Cell block A was an open square chamber with four levels of ringed narrow walkways barred by
railings. Prison cells lined the walls. Skeletons inside, clinging to chads of moldy skin and clothing. A
chunk of collapsed roof hung overhead. Diamond-shaped opening where natural light entered as an
opaque column. Vines dangled from the crevice and had grown down the walls like spider legs. Peavey
and his two aqueous mirages appeared on the second level. A severed staircase at the end of the
walkway descended to the bottom floor. A dark maw of sparse grass and broken concrete.
V’delle heard footsteps above. With a fluid traversal, she jumped and grabbed the third level’s bars
above. She hung there, rust misting away from her grip as she peeked above. Right in front of her,
two Preen’ch.
One soldier saw Peavey and aimed down.
“What the hell?” he yelled. “The prisoner—”

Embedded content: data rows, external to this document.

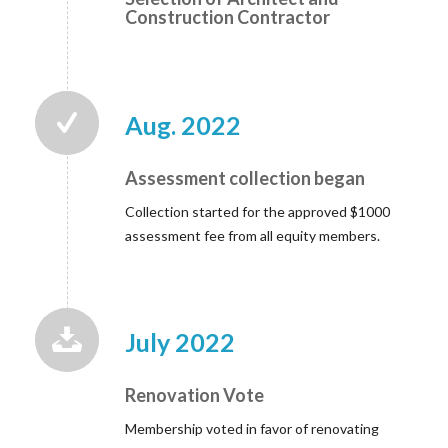
Construction Contractor
Aug. 2022
Assessment collection began
Collection started for the approved $1000
assessment fee from all equity members.
July 2022
Renovation Vote
Membership voted in favor of renovating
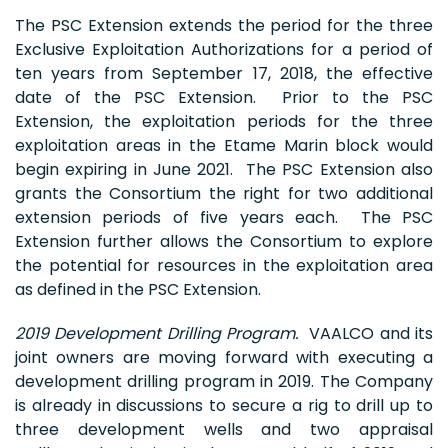
The PSC Extension extends the period for the three
Exclusive Exploitation Authorizations for a period of
ten years from September 17, 2018, the effective
date of the PSC Extension. Prior to the PSC
Extension, the exploitation periods for the three
exploitation areas in the Etame Marin block would
begin expiring in June 2021. The PSC Extension also
grants the Consortium the right for two additional
extension periods of five years each. The PSC
Extension further allows the Consortium to explore
the potential for resources in the exploitation area
as defined in the PSC Extension.
2019 Development Drilling Program.
VAALCO and its
joint owners are moving forward with executing a
development drilling program in 2019. The Company
is already in discussions to secure a rig to drill up to
three development wells and two appraisal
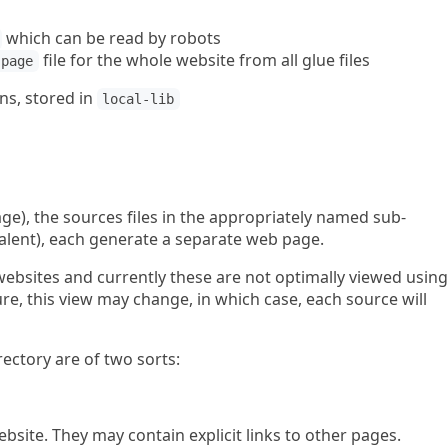
which can be read by robots
file for the whole website from all glue files
-page
ns, stored in
local-lib
e), the sources files in the appropriately named sub-
valent), each generate a separate web page.
 websites and currently these are not optimally viewed using
re, this view may change, in which case, each source will
rectory are of two sorts:
ebsite. They may contain explicit links to other pages.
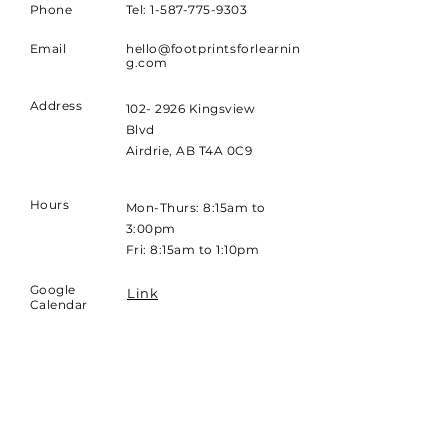
Phone
Tel: 1-587-775-9303
Email
hello@footprintsforlearnin
g.com
Address
102- 2926 Kingsview
Blvd
Airdrie, AB T4A 0C9
Hours
Mon-Thurs: 8:15am to
3:00pm
Fri: 8:15am to 1:10pm
Google
Link
Calendar
25/26 PDF
Link
Calendar
26/27 PDF
Link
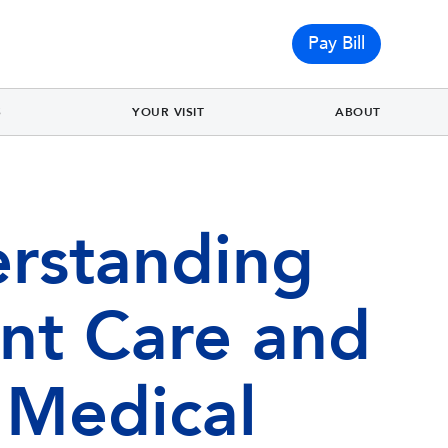
Pay Bill
S
YOUR VISIT
ABOUT
rstanding
nt Care and
 Medical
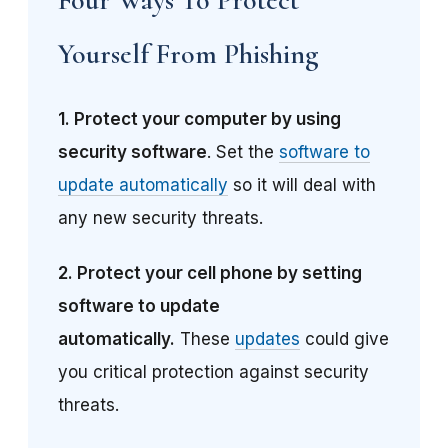
Yourself From Phishing
1.
Protect your computer by using
security software
. Set the
software to
update automatically
so it will deal with
any new security threats.
2.
Protect your cell phone by setting
software to update
automatically.
These
updates
could give
you critical protection against security
threats.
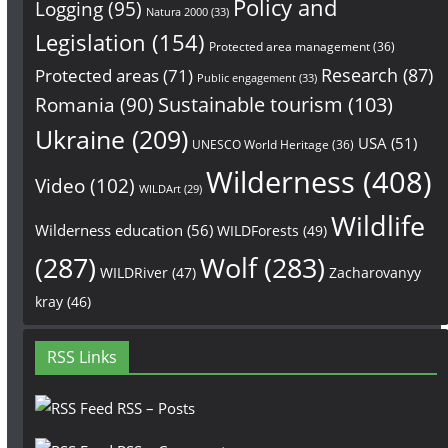
Policy and
Logging
(95)
Natura 2000
(33)
Legislation
(154)
Protected area management
(36)
Research
(87)
Protected areas
(71)
Public engagement
(33)
Sustainable tourism
(103)
Romania
(90)
Ukraine
(209)
USA
(51)
UNESCO World Heritage
(36)
Wilderness
(408)
Video
(102)
WILDArt
(29)
Wildlife
Wilderness education
(56)
WILDForests
(49)
(287)
Wolf
(283)
WILDRiver
(47)
Zacharovanyy
kray
(46)
RSS Links
RSS – Posts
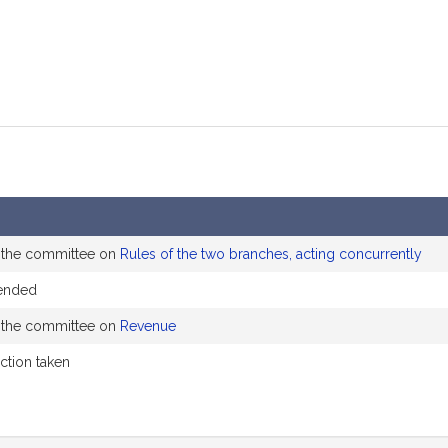
o the committee on
Rules of the two branches, acting concurrently
ended
o the committee on
Revenue
action taken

V’delle climbed the rungs, reached up, and grabbed underneath his helmet. She yanked him over
the railing. His neck smashed into concrete. Spine up-ended over his body. Stuck the landing.
The second soldier called out in surprise. He fired an inaccurate burst at the half invisible being.
V’delle had already let go of the railing and caught herself on the second level’s bars like a monkey.
Peavey and Farin were behind concrete pillars. Farin pulled a pistol from her hip.
“So yeh did bring weapons,” Peavey said.
“We’re not idiots,” said Farin, turning to shoot.
By now the Preen’ch had communicated to each other. More soldiers crowded the third level
entrance, no doubt others would arrive on the second and first levels soon.